— start of LISTED ENTRIES —

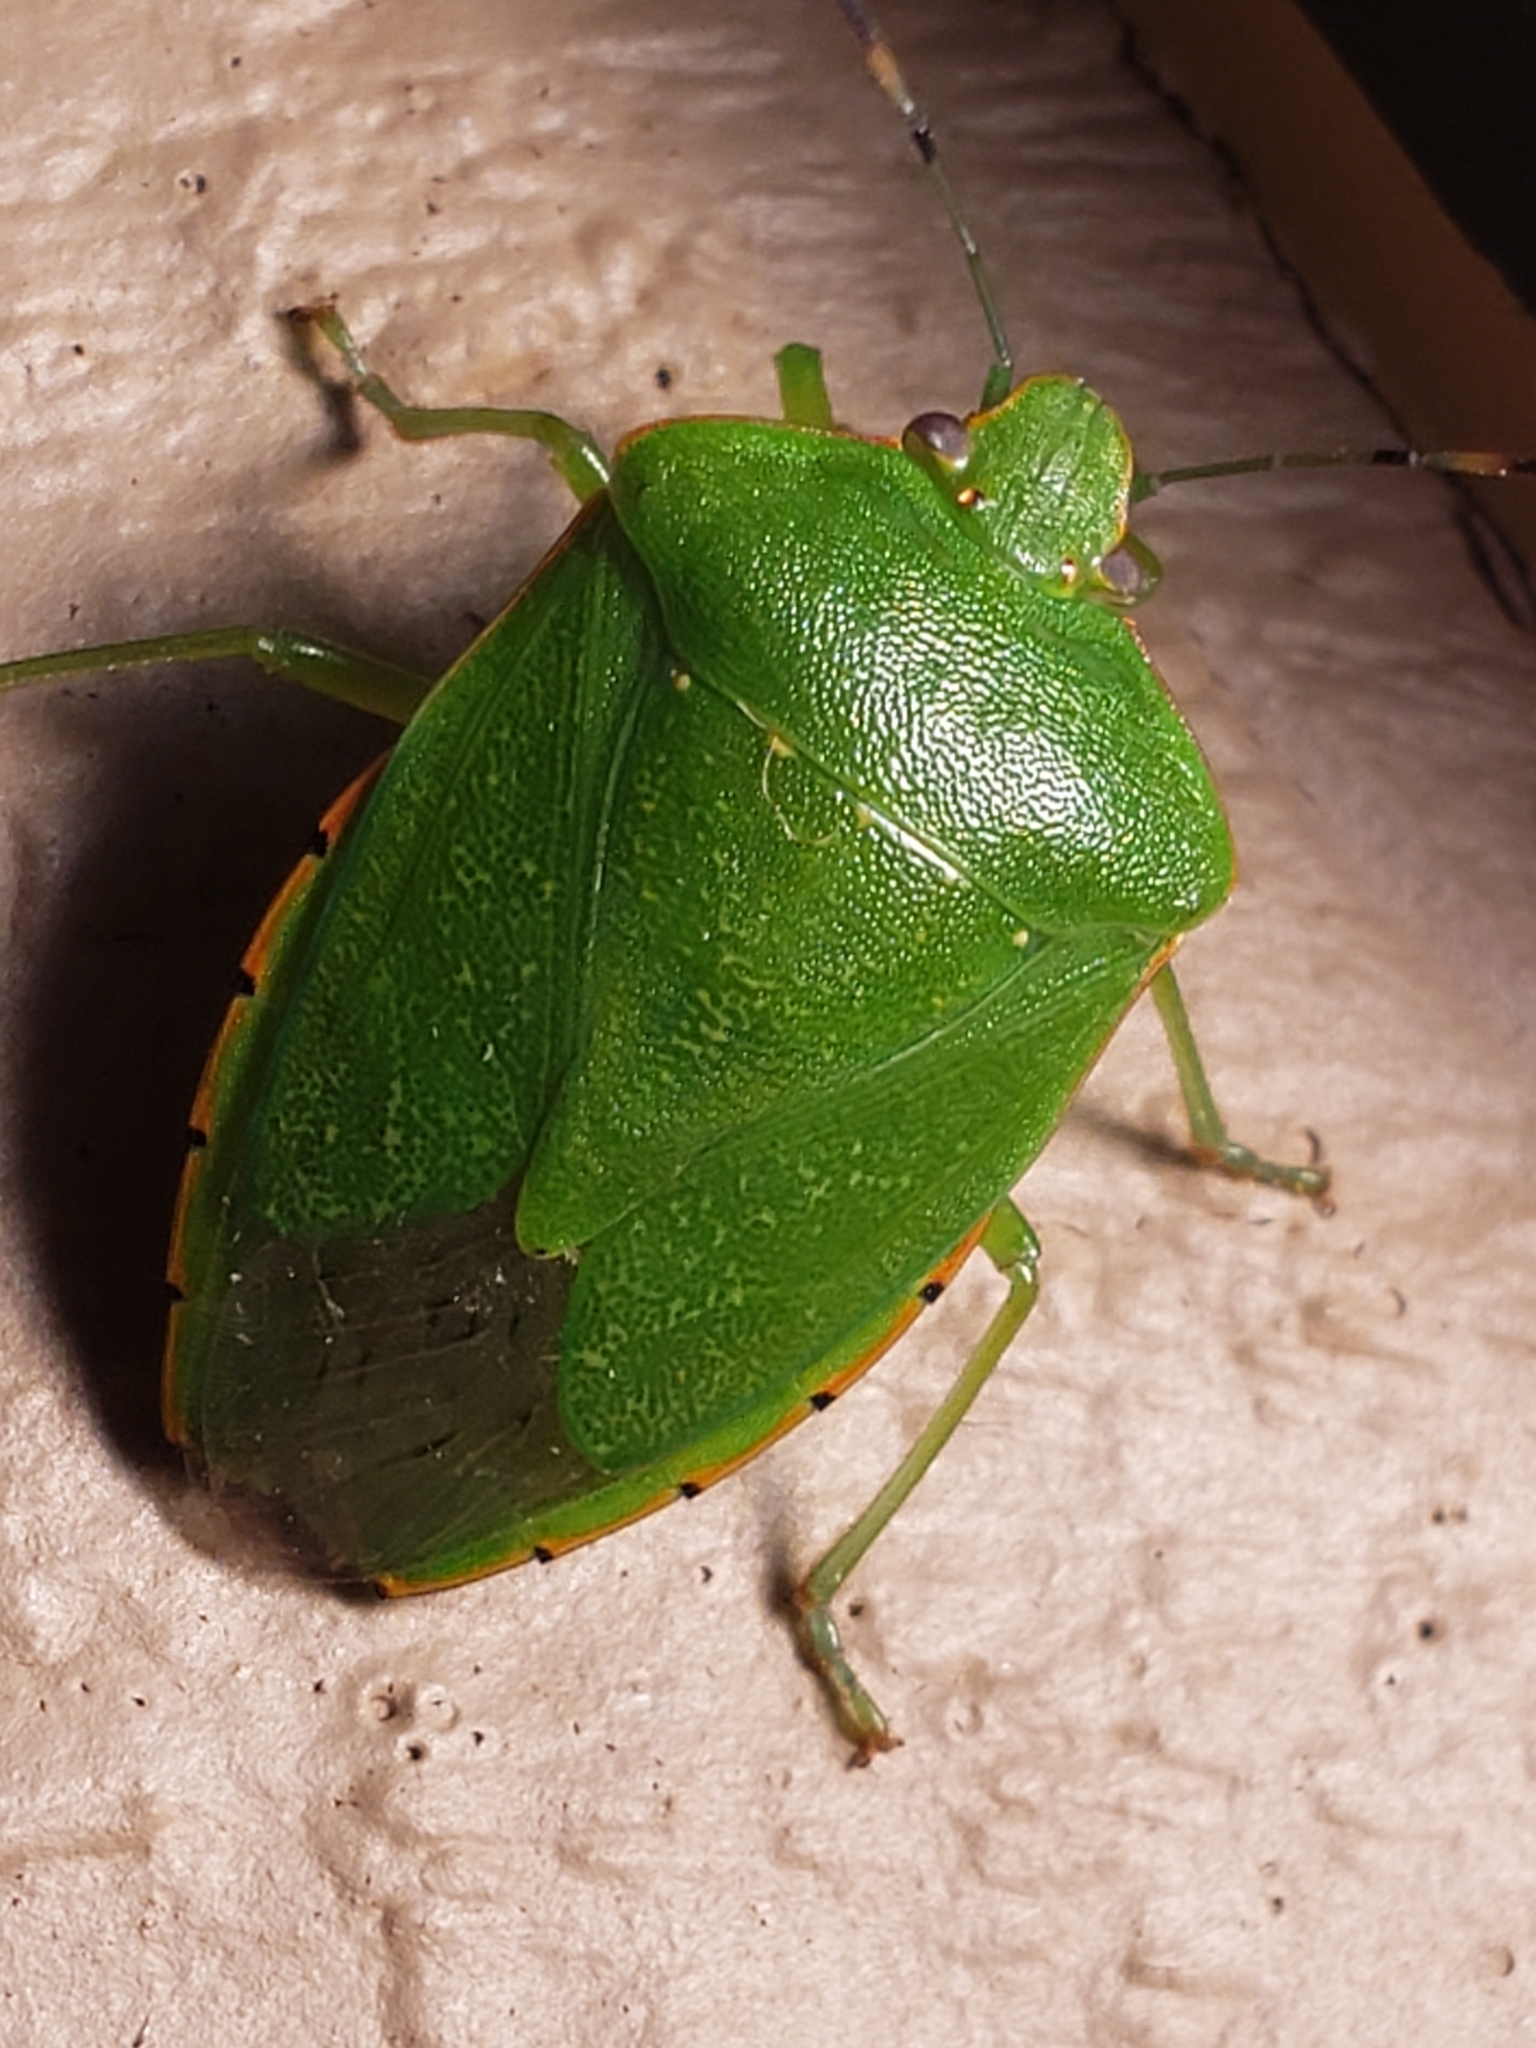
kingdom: Animalia
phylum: Arthropoda
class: Insecta
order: Hemiptera
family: Pentatomidae
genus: Chinavia
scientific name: Chinavia hilaris
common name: Green stink bug
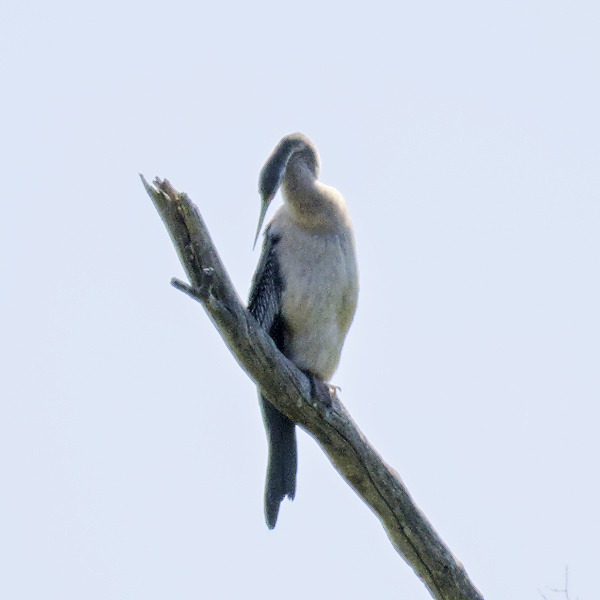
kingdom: Animalia
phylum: Chordata
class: Aves
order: Suliformes
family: Anhingidae
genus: Anhinga
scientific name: Anhinga novaehollandiae
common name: Australasian darter
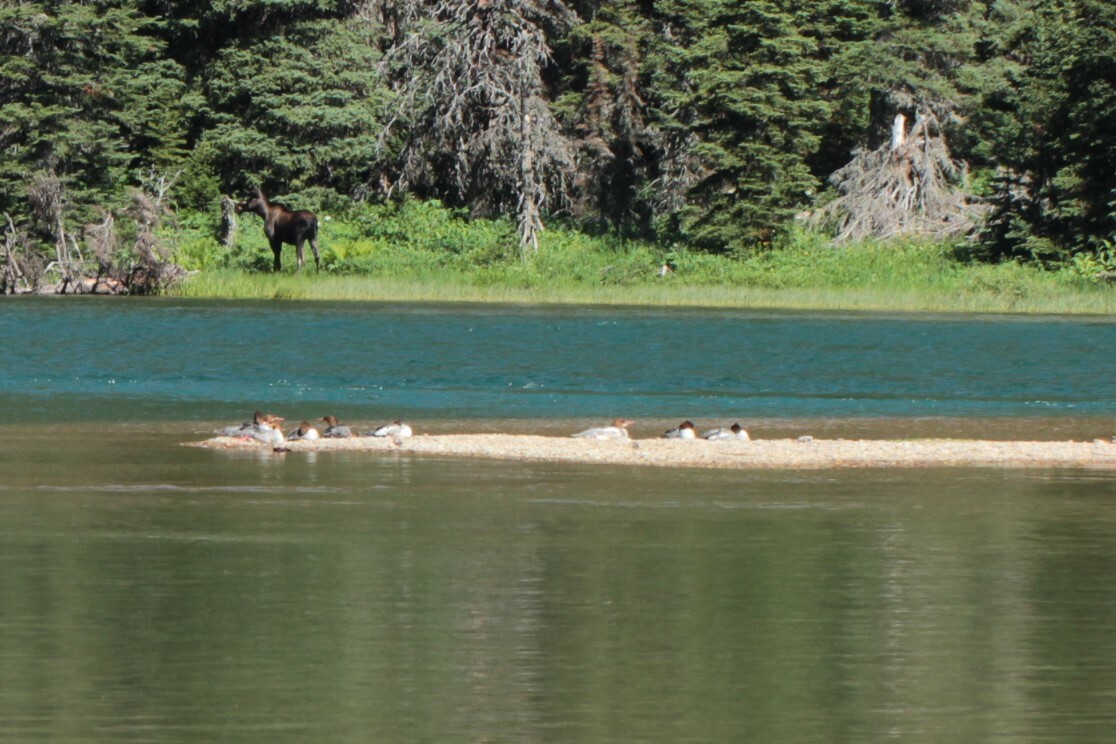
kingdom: Animalia
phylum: Chordata
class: Aves
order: Anseriformes
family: Anatidae
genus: Mergus
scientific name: Mergus merganser
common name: Common merganser
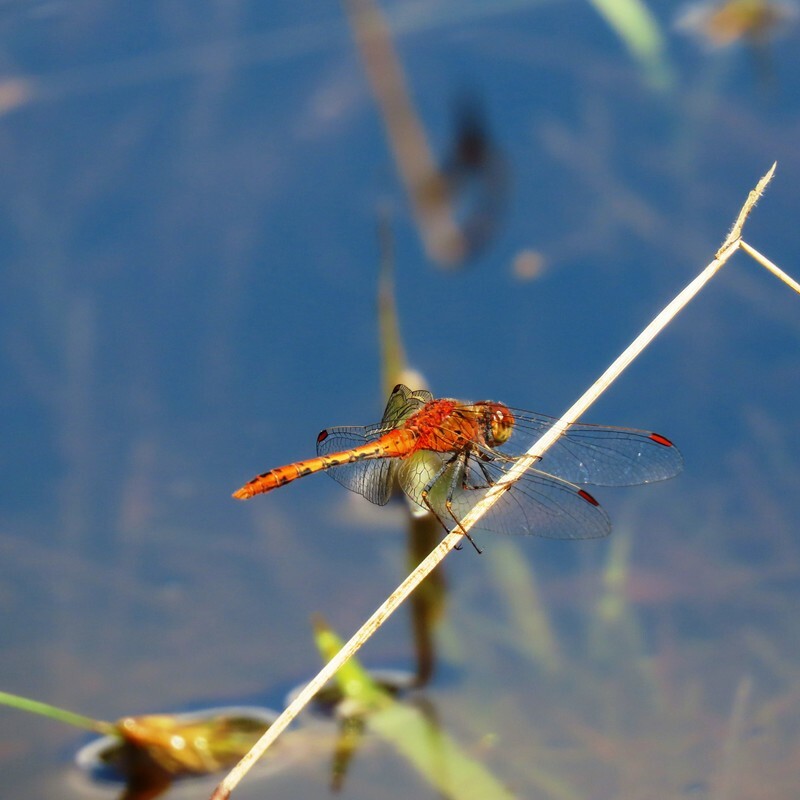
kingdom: Animalia
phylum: Arthropoda
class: Insecta
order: Odonata
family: Libellulidae
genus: Diplacodes
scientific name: Diplacodes bipunctata
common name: Red percher dragonfly
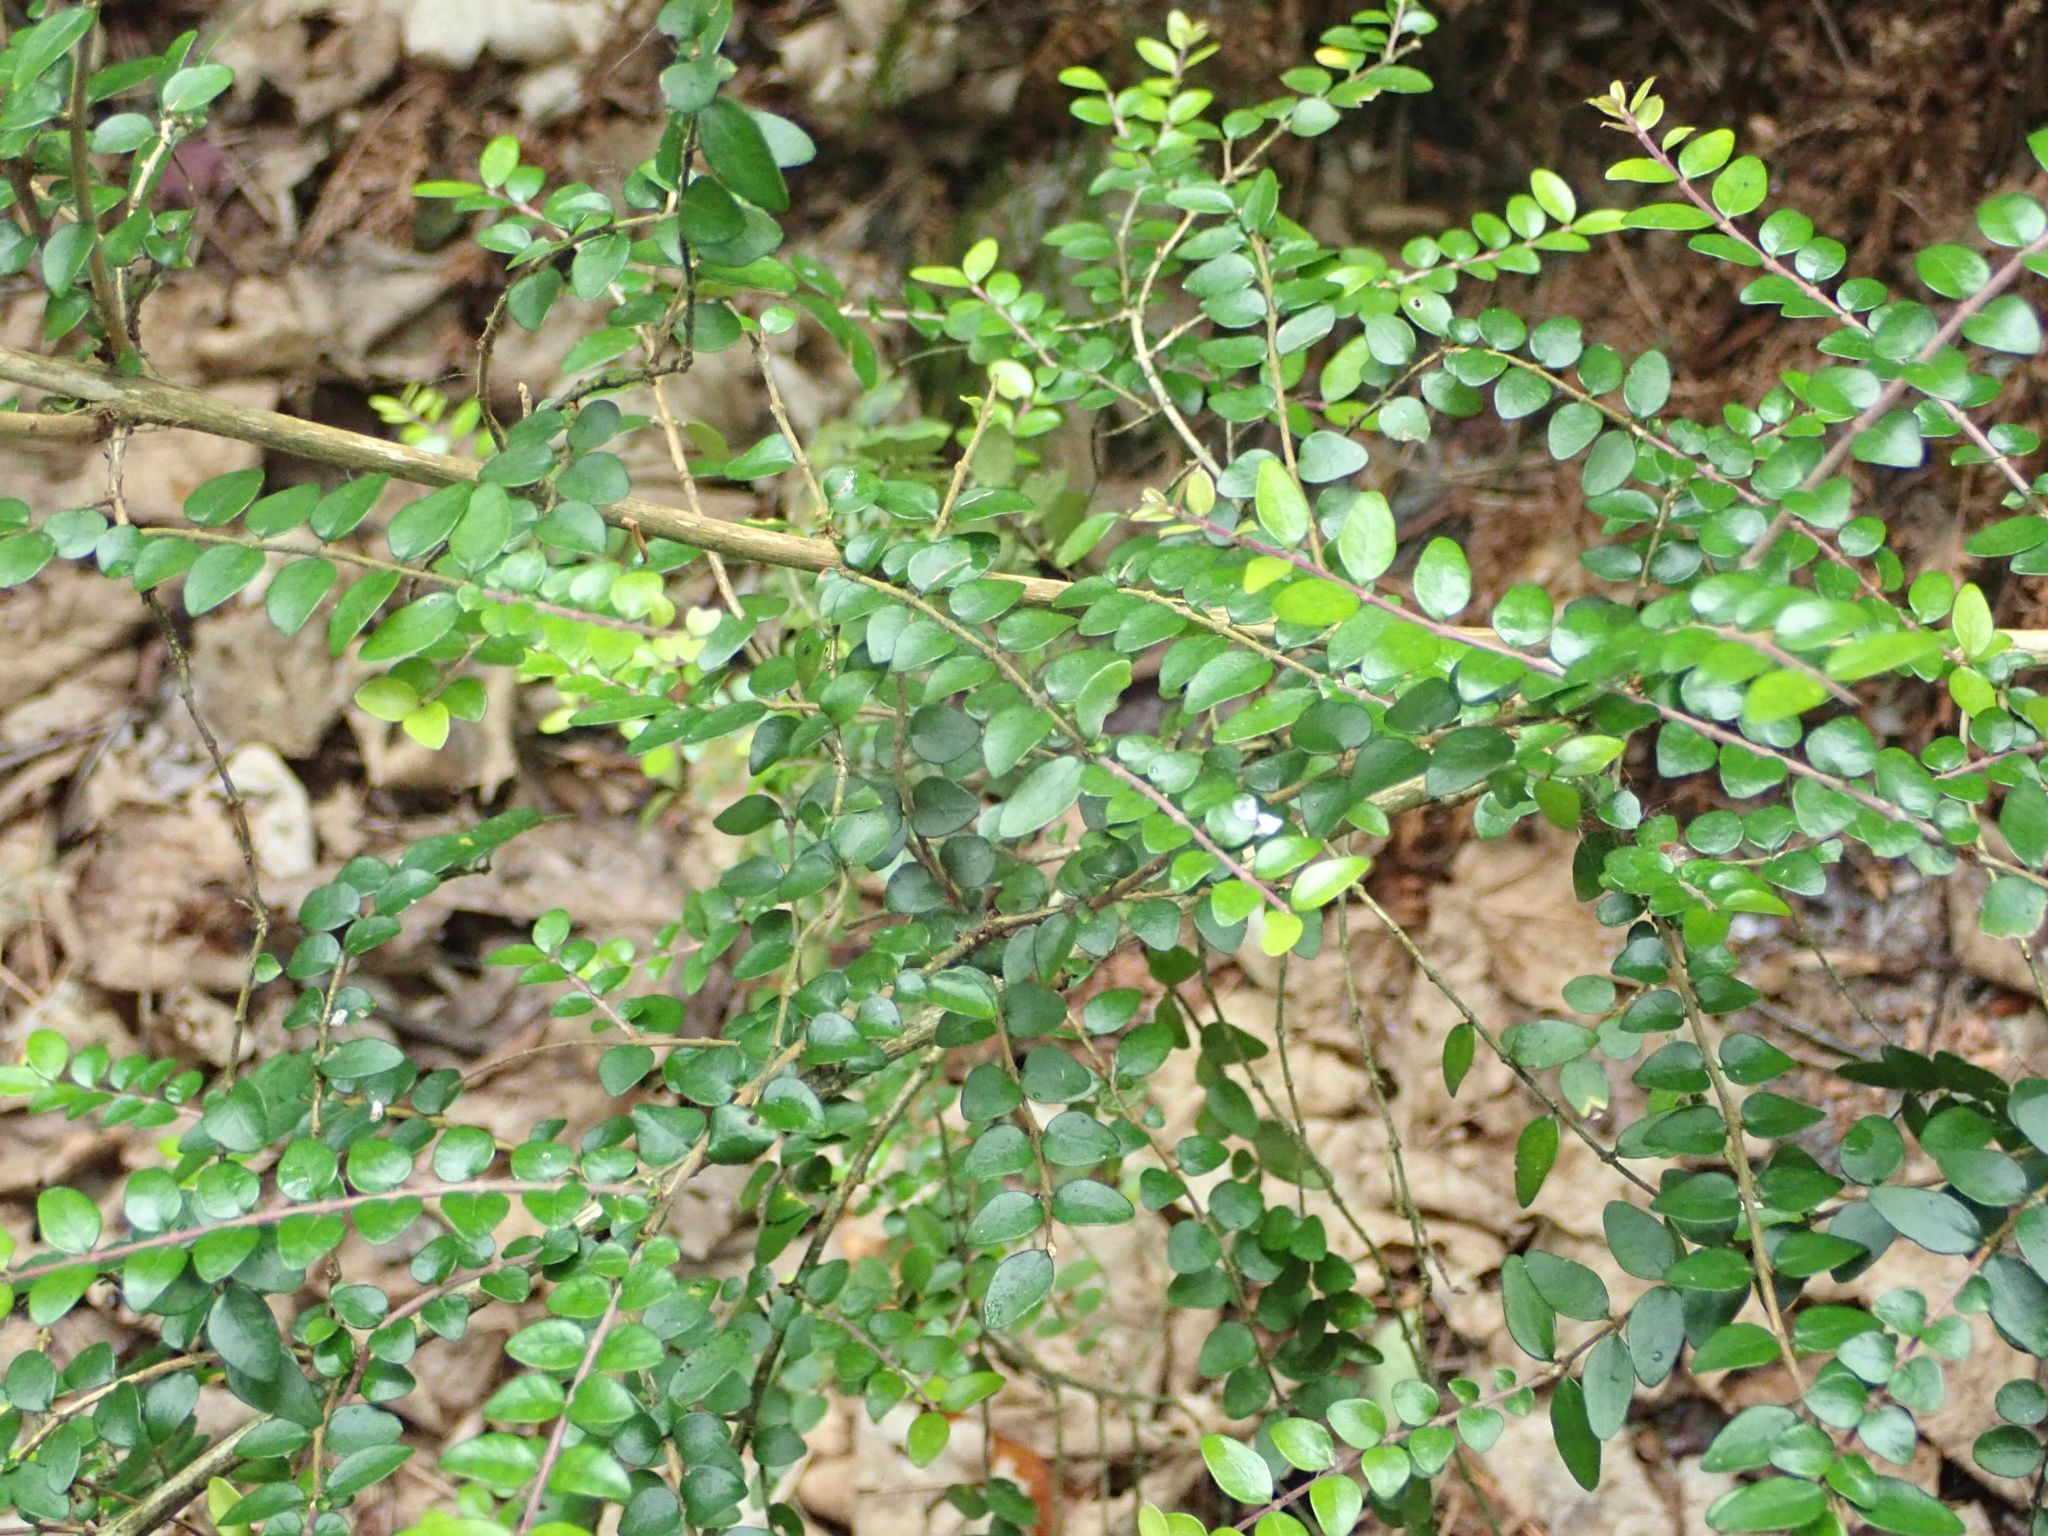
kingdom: Plantae
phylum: Tracheophyta
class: Magnoliopsida
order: Dipsacales
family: Caprifoliaceae
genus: Lonicera
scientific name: Lonicera pileata
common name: Box-leaved honeysuckle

— end of LISTED ENTRIES —

YOUR OBJECTIVE
Copy out every line of the listing above, word for word, but leave out the pictures.

ANSWER
kingdom: Animalia
phylum: Arthropoda
class: Insecta
order: Hemiptera
family: Pentatomidae
genus: Chinavia
scientific name: Chinavia hilaris
common name: Green stink bug
kingdom: Animalia
phylum: Chordata
class: Aves
order: Suliformes
family: Anhingidae
genus: Anhinga
scientific name: Anhinga novaehollandiae
common name: Australasian darter
kingdom: Animalia
phylum: Chordata
class: Aves
order: Anseriformes
family: Anatidae
genus: Mergus
scientific name: Mergus merganser
common name: Common merganser
kingdom: Animalia
phylum: Arthropoda
class: Insecta
order: Odonata
family: Libellulidae
genus: Diplacodes
scientific name: Diplacodes bipunctata
common name: Red percher dragonfly
kingdom: Plantae
phylum: Tracheophyta
class: Magnoliopsida
order: Dipsacales
family: Caprifoliaceae
genus: Lonicera
scientific name: Lonicera pileata
common name: Box-leaved honeysuckle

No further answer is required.